Challenge
The previous job scheduling service was built on a GCP-based stack and frequently experienced execution delays, defeating the purpose of timely job completion. The service also lacked critical features such as configurable blackout days to prevent job execution during specified periods (e.g., holidays). The client needed a new, highly scalable solution that would seamlessly integrate with their core platform and provide comprehensive monitoring and alerting capabilities.
Our Solution
Developed a state-of-the-art Schedule Service, deployed on AWS using Elastic Kubernetes Service (EKS).
To address these challenges, we leveraged a modern technology stack:
- Backend: Kotlin/Java with Spring Boot
- Database: PostgreSQL, AWS DynamoDB
- Messaging & Processing: Kafka for job queuing, third-party job executor for execution
- Monitoring & Logging: Splunk, New Relic, and application-specific alerts integrated with Opsgenie
The new Schedule Service provides a collection of RESTful APIs that enable various microservices to schedule jobs with flexible configurations, including minute, hour, day, month, and year-based intervals, as well as one-time executions triggered by core application events.

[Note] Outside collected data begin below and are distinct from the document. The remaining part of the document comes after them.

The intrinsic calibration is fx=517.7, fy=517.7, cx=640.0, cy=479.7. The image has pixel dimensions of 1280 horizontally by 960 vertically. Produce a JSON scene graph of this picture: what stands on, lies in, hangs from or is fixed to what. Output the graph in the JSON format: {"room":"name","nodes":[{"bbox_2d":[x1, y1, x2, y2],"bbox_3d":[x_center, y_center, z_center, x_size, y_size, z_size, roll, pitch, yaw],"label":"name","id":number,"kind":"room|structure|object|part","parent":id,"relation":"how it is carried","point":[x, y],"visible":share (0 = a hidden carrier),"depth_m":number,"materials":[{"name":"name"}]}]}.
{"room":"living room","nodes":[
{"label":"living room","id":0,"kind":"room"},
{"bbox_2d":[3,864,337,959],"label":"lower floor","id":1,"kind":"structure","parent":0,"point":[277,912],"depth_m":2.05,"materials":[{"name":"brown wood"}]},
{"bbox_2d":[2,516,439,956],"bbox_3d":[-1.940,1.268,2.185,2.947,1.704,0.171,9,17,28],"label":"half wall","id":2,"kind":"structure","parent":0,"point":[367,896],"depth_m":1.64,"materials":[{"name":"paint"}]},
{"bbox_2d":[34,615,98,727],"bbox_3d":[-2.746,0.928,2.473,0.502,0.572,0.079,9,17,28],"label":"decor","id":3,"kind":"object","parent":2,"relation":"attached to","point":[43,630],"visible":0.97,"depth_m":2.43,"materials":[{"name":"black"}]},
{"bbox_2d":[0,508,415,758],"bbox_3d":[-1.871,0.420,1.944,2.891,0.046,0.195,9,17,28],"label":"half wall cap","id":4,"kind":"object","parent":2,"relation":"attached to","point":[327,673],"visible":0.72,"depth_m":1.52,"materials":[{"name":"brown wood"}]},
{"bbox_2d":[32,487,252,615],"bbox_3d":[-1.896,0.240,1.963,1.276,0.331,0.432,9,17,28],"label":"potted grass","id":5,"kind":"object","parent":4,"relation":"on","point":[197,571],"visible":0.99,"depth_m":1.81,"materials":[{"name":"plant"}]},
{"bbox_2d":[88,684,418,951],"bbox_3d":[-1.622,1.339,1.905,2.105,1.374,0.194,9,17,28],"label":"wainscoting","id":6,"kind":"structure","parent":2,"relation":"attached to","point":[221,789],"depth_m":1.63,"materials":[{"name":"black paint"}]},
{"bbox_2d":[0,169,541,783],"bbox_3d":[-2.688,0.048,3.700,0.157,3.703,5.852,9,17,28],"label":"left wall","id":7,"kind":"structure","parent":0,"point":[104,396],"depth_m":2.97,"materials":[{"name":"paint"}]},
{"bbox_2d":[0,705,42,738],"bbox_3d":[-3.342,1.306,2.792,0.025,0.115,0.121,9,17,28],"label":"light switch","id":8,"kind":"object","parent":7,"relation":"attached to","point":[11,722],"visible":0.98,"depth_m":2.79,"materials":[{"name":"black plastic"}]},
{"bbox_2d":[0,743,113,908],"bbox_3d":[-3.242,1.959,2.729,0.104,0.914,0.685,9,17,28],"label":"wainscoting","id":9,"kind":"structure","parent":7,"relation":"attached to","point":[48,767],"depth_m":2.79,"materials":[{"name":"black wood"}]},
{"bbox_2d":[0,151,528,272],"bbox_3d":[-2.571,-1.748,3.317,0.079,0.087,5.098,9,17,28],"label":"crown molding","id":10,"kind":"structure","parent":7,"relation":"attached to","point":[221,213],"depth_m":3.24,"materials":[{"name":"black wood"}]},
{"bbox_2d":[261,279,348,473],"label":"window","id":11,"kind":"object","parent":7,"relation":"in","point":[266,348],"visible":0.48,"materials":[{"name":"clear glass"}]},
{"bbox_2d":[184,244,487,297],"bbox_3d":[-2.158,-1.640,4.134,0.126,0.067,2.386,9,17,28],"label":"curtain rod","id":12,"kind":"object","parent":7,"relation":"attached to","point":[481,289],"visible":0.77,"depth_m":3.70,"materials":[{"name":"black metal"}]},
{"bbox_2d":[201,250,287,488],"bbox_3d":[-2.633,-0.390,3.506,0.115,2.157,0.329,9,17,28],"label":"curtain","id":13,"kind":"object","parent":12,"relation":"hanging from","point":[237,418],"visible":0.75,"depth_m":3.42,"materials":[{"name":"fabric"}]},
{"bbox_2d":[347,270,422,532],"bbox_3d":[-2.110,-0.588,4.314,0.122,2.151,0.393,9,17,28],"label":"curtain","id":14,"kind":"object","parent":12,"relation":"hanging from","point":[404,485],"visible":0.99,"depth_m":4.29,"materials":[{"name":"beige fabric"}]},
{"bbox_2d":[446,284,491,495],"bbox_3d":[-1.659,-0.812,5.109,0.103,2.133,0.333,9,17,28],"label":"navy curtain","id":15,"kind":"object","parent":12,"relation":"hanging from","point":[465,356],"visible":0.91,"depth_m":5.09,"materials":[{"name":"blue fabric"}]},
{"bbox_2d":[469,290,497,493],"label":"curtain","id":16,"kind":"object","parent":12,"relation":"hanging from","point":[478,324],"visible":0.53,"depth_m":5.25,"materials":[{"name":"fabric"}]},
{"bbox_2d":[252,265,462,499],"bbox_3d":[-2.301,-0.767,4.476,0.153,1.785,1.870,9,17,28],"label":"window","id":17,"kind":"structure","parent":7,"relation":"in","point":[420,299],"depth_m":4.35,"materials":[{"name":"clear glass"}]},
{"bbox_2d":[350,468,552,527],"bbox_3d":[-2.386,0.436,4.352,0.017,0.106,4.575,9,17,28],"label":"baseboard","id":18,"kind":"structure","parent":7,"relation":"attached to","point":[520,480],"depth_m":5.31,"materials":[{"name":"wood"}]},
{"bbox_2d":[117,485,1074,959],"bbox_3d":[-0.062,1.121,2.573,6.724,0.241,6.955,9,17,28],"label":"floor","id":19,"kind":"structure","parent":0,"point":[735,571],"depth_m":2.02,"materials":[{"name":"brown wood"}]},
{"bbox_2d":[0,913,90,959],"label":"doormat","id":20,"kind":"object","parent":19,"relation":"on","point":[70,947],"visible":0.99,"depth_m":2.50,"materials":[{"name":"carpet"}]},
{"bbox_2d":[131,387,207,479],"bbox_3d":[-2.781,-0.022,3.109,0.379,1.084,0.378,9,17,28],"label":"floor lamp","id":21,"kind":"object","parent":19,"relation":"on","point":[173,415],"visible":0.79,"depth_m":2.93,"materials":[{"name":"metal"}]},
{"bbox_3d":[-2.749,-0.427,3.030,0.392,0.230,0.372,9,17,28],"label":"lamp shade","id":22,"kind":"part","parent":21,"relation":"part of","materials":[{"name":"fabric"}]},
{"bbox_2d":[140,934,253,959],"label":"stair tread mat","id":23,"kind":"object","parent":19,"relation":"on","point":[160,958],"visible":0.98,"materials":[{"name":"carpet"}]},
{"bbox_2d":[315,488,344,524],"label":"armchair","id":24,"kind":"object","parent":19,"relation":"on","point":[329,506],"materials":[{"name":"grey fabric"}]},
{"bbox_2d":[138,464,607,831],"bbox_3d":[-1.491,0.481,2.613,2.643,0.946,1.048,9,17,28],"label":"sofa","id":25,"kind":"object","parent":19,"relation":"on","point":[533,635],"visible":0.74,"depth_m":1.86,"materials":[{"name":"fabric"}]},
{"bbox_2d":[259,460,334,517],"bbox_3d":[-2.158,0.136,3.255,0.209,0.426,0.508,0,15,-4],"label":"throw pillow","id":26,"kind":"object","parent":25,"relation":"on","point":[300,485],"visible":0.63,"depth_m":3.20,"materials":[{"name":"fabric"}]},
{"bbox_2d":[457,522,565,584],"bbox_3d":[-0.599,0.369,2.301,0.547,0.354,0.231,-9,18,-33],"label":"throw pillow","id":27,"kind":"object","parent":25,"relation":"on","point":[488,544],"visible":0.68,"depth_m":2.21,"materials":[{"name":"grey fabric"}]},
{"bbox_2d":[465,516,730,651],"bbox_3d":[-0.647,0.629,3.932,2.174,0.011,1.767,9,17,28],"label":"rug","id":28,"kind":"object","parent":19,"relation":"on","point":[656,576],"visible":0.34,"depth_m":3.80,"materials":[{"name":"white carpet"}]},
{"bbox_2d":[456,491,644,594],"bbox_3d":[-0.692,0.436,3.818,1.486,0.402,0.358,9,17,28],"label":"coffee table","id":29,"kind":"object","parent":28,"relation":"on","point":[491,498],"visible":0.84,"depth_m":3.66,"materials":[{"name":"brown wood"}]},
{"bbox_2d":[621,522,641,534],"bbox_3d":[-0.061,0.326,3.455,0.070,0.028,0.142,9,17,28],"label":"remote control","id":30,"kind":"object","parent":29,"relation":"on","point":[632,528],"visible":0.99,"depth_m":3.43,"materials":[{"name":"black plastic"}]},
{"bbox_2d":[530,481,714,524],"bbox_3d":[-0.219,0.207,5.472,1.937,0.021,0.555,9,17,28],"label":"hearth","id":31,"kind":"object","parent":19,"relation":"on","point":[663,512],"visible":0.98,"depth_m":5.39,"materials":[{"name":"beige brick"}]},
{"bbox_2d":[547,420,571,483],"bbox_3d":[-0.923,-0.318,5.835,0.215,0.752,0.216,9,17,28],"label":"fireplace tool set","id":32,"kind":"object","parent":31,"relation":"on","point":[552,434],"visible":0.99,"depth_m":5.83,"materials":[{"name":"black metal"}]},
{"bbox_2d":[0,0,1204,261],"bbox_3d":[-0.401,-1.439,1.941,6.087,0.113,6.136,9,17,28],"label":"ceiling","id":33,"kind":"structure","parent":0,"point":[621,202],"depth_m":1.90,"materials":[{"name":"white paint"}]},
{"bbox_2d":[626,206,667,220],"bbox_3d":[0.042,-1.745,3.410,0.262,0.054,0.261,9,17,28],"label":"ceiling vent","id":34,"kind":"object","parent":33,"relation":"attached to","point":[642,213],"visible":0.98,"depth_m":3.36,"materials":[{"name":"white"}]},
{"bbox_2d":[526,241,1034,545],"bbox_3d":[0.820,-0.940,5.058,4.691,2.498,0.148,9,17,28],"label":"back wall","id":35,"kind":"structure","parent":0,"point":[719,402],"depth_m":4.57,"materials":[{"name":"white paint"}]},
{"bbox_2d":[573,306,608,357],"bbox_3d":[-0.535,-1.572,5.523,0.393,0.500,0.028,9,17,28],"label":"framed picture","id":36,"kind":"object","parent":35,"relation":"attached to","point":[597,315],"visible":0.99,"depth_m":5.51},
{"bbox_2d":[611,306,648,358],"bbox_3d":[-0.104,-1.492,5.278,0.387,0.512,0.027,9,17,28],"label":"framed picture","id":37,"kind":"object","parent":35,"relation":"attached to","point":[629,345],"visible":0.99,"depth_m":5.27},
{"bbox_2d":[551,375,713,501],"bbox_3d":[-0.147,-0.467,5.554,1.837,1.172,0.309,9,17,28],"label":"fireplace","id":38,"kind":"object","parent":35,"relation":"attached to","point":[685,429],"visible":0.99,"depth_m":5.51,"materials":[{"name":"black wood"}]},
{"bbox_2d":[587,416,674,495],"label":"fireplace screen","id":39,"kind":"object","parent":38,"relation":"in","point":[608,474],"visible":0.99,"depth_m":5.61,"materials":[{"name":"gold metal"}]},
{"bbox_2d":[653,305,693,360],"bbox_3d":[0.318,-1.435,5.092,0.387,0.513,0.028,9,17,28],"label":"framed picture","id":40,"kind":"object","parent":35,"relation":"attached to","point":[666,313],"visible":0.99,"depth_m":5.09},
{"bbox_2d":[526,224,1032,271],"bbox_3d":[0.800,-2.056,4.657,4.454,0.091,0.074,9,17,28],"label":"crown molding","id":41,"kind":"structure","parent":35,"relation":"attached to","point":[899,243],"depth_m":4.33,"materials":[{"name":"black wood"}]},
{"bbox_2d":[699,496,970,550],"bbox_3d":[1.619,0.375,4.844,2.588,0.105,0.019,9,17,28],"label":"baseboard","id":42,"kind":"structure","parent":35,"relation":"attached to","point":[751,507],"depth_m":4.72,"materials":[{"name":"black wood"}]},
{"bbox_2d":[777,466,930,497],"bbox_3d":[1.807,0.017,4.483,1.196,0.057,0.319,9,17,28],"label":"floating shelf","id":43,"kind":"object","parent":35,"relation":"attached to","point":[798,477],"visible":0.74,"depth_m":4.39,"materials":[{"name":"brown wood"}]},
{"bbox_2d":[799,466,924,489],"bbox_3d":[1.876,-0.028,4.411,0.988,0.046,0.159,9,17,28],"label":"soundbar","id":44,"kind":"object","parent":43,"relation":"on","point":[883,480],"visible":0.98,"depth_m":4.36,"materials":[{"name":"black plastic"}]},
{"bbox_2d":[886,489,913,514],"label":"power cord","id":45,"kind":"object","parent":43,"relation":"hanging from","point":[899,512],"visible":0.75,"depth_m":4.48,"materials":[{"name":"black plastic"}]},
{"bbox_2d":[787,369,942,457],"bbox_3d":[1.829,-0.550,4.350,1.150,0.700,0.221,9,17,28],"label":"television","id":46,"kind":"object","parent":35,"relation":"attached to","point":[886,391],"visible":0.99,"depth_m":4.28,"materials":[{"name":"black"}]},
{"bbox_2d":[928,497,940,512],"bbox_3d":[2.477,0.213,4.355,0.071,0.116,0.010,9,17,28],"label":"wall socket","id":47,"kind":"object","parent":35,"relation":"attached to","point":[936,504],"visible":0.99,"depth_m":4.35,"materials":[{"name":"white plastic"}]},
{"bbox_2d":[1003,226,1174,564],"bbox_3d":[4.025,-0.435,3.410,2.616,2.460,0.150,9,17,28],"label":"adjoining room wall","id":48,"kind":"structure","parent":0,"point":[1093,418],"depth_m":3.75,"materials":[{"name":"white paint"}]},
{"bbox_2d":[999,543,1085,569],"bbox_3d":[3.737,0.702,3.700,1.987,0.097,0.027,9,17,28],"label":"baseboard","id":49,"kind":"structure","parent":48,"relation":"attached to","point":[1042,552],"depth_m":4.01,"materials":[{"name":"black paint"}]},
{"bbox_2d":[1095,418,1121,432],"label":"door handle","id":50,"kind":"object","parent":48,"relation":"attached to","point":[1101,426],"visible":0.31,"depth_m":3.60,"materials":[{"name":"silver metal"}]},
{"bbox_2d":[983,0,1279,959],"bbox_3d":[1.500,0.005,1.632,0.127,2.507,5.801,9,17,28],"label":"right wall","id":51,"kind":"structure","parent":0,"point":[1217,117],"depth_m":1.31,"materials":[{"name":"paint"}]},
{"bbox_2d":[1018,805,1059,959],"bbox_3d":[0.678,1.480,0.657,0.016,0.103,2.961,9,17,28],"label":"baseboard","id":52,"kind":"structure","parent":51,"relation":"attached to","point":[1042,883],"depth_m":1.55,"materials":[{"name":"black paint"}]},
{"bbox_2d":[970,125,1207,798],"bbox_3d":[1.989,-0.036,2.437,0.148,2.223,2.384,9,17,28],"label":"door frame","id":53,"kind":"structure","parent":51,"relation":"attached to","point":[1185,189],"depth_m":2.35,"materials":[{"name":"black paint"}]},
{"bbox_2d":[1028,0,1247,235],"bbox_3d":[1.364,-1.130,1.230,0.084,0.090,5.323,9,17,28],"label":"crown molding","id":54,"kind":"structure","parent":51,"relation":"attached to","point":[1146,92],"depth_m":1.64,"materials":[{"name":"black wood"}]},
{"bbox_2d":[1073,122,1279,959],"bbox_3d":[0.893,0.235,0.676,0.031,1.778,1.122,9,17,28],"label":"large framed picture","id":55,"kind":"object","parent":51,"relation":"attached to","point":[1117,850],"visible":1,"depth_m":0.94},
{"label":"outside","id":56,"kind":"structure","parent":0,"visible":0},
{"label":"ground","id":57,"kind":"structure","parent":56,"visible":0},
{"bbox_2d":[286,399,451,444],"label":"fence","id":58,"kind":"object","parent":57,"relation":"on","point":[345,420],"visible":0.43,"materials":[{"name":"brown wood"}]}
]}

A key enhancement was the introduction of blackout days, allowing organizations to define periods when scheduled jobs should not run, improving compliance and operational control.
Results
The newly developed AWS-based Schedule Service significantly improved job execution reliability and performance.
Key outcomes included:
- Elimination of execution delays, ensuring jobs are processed on time.
- Scalability to handle enterprise-wide scheduling needs efficiently.

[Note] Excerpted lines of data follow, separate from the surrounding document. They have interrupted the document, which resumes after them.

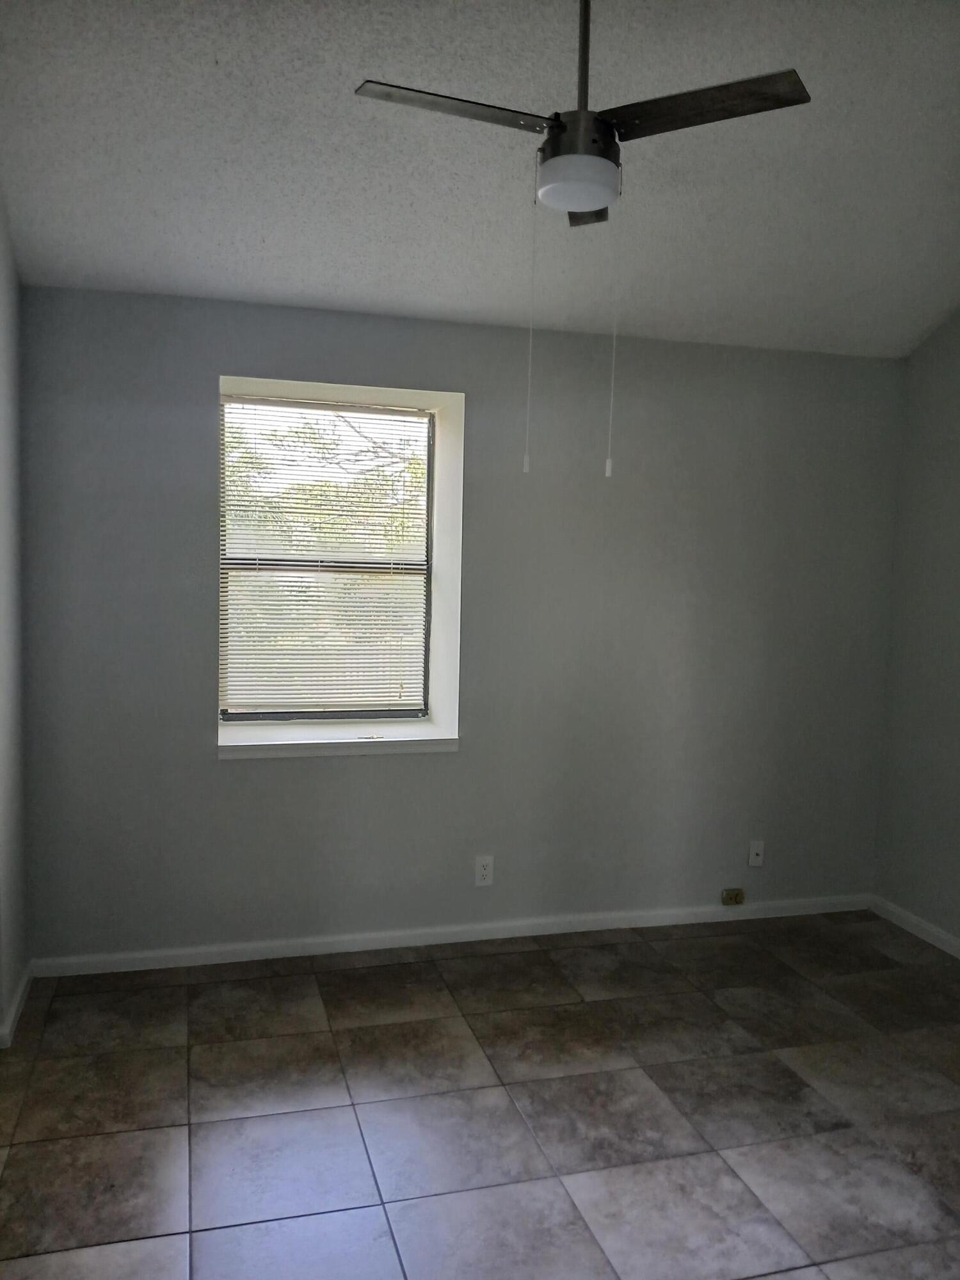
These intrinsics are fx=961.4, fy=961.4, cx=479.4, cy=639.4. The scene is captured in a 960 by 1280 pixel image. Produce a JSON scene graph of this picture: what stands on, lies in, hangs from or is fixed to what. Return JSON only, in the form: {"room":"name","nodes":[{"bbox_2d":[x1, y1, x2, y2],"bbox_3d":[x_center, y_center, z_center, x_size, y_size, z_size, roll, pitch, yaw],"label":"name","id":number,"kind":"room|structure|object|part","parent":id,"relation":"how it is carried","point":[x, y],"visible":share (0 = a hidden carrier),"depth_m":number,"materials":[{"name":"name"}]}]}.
{"room":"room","nodes":[
{"label":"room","id":0,"kind":"room"},
{"bbox_2d":[0,192,29,1047],"bbox_3d":[-1.203,-0.146,1.749,0.165,3.029,3.430,0,5,-16],"label":"left wall","id":1,"kind":"structure","parent":0,"point":[1,998],"depth_m":3.11,"materials":[{"name":"grey paint"}]},
{"bbox_2d":[0,960,33,1049],"bbox_3d":[-1.498,1.201,3.107,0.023,0.075,0.705,0,5,-16],"label":"baseboard","id":2,"kind":"structure","parent":1,"relation":"attached to","point":[16,1001],"depth_m":3.12,"materials":[{"name":"white paint"}]},
{"bbox_2d":[15,285,902,960],"bbox_3d":[0.034,-0.038,3.933,3.769,2.483,0.286,0,5,-16],"label":"back wall","id":3,"kind":"structure","parent":0,"point":[235,778],"depth_m":3.79,"materials":[{"name":"grey paint"}]},
{"bbox_2d":[217,389,449,722],"bbox_3d":[-0.613,-0.313,3.908,0.897,1.316,0.084,0,5,-16],"label":"window","id":4,"kind":"structure","parent":3,"relation":"in","point":[431,461],"depth_m":3.91,"materials":[{"name":"clear glass"}]},
{"bbox_2d":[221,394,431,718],"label":"window blind","id":5,"kind":"object","parent":4,"relation":"attached to","point":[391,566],"visible":0.86,"depth_m":3.83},
{"bbox_2d":[217,720,456,759],"bbox_3d":[-0.576,0.397,3.796,0.955,0.072,0.316,0,5,-16],"label":"window sill","id":6,"kind":"structure","parent":3,"relation":"attached to","point":[304,740],"depth_m":3.72,"materials":[{"name":"white paint"}]},
{"bbox_2d":[30,892,871,978],"bbox_3d":[0.084,1.178,3.907,3.596,0.072,0.014,0,5,-16],"label":"baseboard","id":7,"kind":"structure","parent":3,"relation":"attached to","point":[230,948],"depth_m":3.81,"materials":[{"name":"white paint"}]},
{"bbox_2d":[474,855,494,885],"bbox_3d":[0.017,0.928,3.863,0.072,0.117,0.008,0,5,-16],"label":"wall socket","id":8,"kind":"object","parent":3,"relation":"attached to","point":[484,872],"visible":0.99,"depth_m":3.86,"materials":[{"name":"white plastic"}]},
{"bbox_2d":[720,887,744,905],"bbox_3d":[1.102,1.117,4.179,0.096,0.064,0.034,0,5,-16],"label":"phone jack","id":9,"kind":"object","parent":3,"relation":"attached to","point":[739,894],"visible":0.98,"depth_m":4.17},
{"bbox_2d":[747,840,764,867],"bbox_3d":[1.203,0.931,4.175,0.070,0.115,0.017,0,5,-16],"label":"wall plate","id":10,"kind":"object","parent":3,"relation":"attached to","point":[760,856],"visible":0.99,"depth_m":4.18,"materials":[{"name":"white plastic"}]},
{"bbox_2d":[0,910,959,1279],"bbox_3d":[0.479,1.459,1.766,4.284,0.103,4.837,0,5,-16],"label":"floor","id":11,"kind":"structure","parent":0,"point":[541,966],"depth_m":2.68,"materials":[{"name":"tile"}]},
{"bbox_2d":[0,0,959,359],"bbox_3d":[0.590,-1.402,1.905,4.043,0.152,4.462,0,5,-16],"label":"ceiling","id":12,"kind":"structure","parent":0,"point":[322,278],"depth_m":2.79,"materials":[{"name":"paint"}]},
{"bbox_2d":[352,0,810,476],"bbox_3d":[0.213,-0.958,2.100,0.813,1.173,0.798,0,5,-16],"label":"ceiling fan","id":13,"kind":"object","parent":12,"relation":"hanging from","point":[571,149],"visible":0.99,"depth_m":2.04,"materials":[{"name":"metal"}]},
{"bbox_3d":[-0.056,-1.104,2.015,0.469,0.032,0.210,0,5,-16],"label":"blade","id":14,"kind":"part","parent":13,"relation":"part of","materials":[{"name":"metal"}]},
{"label":"motor housing","id":15,"kind":"part","parent":13,"relation":"part of","materials":[{"name":"metal"}]},
{"bbox_3d":[0.225,-1.304,2.092,0.051,0.444,0.066,0,5,-16],"label":"downrod","id":16,"kind":"part","parent":13,"relation":"part of","materials":[{"name":"metal"}]},
{"bbox_3d":[0.271,-1.118,2.457,0.153,0.036,0.301,0,5,-16],"label":"blade","id":17,"kind":"part","parent":13,"relation":"part of","materials":[{"name":"wood"}]},
{"bbox_3d":[0.440,-1.099,2.010,0.343,0.033,0.344,0,5,-16],"label":"blade","id":18,"kind":"part","parent":13,"relation":"part of","materials":[{"name":"wood"}]},
{"bbox_2d":[872,309,959,947],"bbox_3d":[2.435,-0.089,2.309,0.156,3.006,4.227,0,5,-16],"label":"right wall","id":19,"kind":"structure","parent":0,"point":[955,507],"depth_m":4.02,"materials":[{"name":"grey paint"}]},
{"bbox_2d":[869,894,959,958],"bbox_3d":[2.283,1.356,2.490,0.015,0.075,3.889,0,5,-16],"label":"baseboard","id":20,"kind":"structure","parent":19,"relation":"attached to","point":[916,931],"depth_m":4.05,"materials":[{"name":"white paint"}]},
{"label":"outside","id":21,"kind":"structure","parent":0,"visible":0},
{"label":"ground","id":22,"kind":"structure","parent":21,"visible":0},
{"bbox_2d":[225,406,428,569],"bbox_3d":[-1.750,-1.218,10.321,5.040,4.620,3.237,0,5,-16],"label":"tree","id":23,"kind":"object","parent":22,"relation":"on","point":[420,474],"visible":0.16,"depth_m":9.73,"materials":[{"name":"green plant"}]}
]}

- Enhanced monitoring and alerting through Splunk, New Relic, and Opsgenie, providing real-time visibility and proactive issue resolution.
- Seamless integration with the client’s microservices architecture, enabling organization-wide adoption.
Today, the Schedule Service is an integral component of the client’s platform, supporting a variety of use cases, including notification dispatch and workflow automation. The solution has set a new standard for reliability, scalability, and operational efficiency in job scheduling.